When this bird landed on the roof late in the day I hurried to fetch my camera. At first I thought it was a king parrot – we do get them here occasionally. But king parrots are red and green and this bird was mainly red, with some blue. It was clearly tame, buzzing my hair as it moved from the roof to the bird table where I’d put out a paw-paw. Then it clicked. This was an eclectus parrot, the female of the species. We’d come across them before on a trip up North (see below). I managed to persuade the bird to sit on my arm (protected by a towel). She perched on my shoulder and promptly bit my ear. It’s a big bird with a powerful beak and I expect she could have done a lot more damage than she did – but it hurt and I bled. I expect that upset the blood pressure!
We didn’t have anywhere to keep her, so I went to see if I could find the owner. Ringing the local bird club was a waste of time so I tried Facebook. For all its flaws, it has its uses. I found the owner via the lost and found pets group and sent her a message. By the time she arrived the next day, in driving rain, the bird had flown over the road to another house. But at least I’d pointed the owner in the right direction.
Eclectus parrots are native to Northern Australia and surrounding Pacific Islands. We came across a pair when we visited Cobbold Gorge a few years ago. They were touring with their owners, who had them instead of kids. The man explained the female was called Modo because of the hump on her back (as in Quasimodo). He’d bought her from a breeder who cautioned him before he entered the aviary, warning him she would attack. Instead, she settled right on his shoulder. It was a done deal. The love and trust between the man and the parrot was just stunning to see. The male was wearing a little coat because he had a skin infection. It was quite obvious he adored his Mum. They are even house-trained, telling their human when they needed to poo. The couple has a special harness in their vehicle with perches for the two birds. And the leashes are more for the bird’s protection, in case they’re spooked and fly away. (There are a lot of raptors out in the bush.) The leash is elastic so they won’t be jerked to a halt. Like many of the big parrots, they’ll live for up to fifty years, so the couple we saw would have had to make provision for them in their wills. Tap here to read more about the birds.

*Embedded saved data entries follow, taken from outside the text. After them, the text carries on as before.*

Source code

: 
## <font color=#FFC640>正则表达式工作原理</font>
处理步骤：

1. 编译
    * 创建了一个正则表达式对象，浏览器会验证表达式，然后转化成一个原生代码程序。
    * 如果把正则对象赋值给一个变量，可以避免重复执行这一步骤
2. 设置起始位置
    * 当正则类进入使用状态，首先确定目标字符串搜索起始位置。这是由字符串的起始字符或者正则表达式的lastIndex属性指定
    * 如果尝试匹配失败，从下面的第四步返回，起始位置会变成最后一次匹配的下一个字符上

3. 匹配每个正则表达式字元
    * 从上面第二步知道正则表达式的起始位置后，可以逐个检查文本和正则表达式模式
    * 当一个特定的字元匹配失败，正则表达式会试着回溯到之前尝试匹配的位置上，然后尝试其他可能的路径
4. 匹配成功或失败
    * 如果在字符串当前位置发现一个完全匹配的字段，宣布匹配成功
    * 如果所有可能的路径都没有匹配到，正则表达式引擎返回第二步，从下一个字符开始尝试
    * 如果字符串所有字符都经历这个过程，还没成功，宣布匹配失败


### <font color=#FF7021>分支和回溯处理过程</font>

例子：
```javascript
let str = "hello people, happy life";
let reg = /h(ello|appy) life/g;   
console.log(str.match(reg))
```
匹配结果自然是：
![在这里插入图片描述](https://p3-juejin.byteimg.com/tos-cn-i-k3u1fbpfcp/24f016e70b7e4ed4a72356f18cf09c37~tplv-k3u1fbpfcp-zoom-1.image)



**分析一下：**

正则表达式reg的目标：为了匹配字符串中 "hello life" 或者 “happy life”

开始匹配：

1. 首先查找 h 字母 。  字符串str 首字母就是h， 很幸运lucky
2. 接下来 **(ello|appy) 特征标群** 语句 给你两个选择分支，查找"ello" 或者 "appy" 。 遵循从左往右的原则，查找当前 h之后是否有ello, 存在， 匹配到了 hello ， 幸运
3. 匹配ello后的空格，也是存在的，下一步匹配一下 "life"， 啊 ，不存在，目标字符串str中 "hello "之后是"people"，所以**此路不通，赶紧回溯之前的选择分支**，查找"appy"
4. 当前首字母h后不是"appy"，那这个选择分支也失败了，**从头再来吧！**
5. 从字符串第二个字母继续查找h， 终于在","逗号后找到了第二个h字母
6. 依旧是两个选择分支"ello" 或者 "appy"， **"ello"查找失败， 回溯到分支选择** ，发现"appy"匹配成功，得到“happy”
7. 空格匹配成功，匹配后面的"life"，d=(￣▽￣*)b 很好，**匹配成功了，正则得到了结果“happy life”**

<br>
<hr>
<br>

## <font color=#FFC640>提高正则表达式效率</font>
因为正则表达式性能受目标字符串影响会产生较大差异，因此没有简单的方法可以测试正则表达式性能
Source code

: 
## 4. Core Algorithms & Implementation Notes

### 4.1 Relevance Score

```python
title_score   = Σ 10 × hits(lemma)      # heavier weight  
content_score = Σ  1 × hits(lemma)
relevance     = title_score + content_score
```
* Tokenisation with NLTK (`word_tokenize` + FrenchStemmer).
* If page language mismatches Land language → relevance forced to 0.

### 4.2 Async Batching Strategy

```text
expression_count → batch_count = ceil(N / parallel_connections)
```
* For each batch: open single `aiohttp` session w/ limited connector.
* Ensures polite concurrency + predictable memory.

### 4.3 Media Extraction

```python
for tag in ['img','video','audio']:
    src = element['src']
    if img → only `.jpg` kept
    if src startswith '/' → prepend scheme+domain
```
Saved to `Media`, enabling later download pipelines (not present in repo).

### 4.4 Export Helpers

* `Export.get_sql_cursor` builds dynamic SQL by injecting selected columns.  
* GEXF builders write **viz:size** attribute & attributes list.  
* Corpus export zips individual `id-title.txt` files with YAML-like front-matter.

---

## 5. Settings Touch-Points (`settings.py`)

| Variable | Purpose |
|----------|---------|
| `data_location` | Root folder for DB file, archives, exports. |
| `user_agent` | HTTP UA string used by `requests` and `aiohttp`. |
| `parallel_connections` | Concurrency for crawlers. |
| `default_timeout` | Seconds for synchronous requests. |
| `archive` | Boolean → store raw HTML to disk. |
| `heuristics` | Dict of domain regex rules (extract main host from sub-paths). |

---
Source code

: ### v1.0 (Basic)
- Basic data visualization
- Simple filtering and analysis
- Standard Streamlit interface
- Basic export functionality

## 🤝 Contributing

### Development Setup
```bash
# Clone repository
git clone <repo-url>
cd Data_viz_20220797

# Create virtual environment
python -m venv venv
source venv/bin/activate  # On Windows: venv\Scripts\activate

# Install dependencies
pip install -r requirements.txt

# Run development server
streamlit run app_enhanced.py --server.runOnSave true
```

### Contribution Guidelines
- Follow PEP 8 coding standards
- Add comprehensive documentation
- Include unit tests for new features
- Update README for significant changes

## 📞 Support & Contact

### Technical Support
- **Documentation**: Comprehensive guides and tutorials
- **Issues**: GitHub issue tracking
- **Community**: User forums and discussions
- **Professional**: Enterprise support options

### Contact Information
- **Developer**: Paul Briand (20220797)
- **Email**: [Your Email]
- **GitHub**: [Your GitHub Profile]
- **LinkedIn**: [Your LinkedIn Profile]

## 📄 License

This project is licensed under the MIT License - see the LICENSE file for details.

Yesterday’s rain came from a line of thunder showers coming along the coast from the north. We recorded 32mm in the rain gauge, a welcome drop. Of course it was pissing down when I went to have the BP monitor removed. We’d been back home for half an hour when the sky cleared. Today, it’s bright, clear, and calm, another balmy day in Queensland. Summer will be here all too soon, bringing with it the humidity. Sigh.
Have a good week, wherever you are, whatever you’re doing.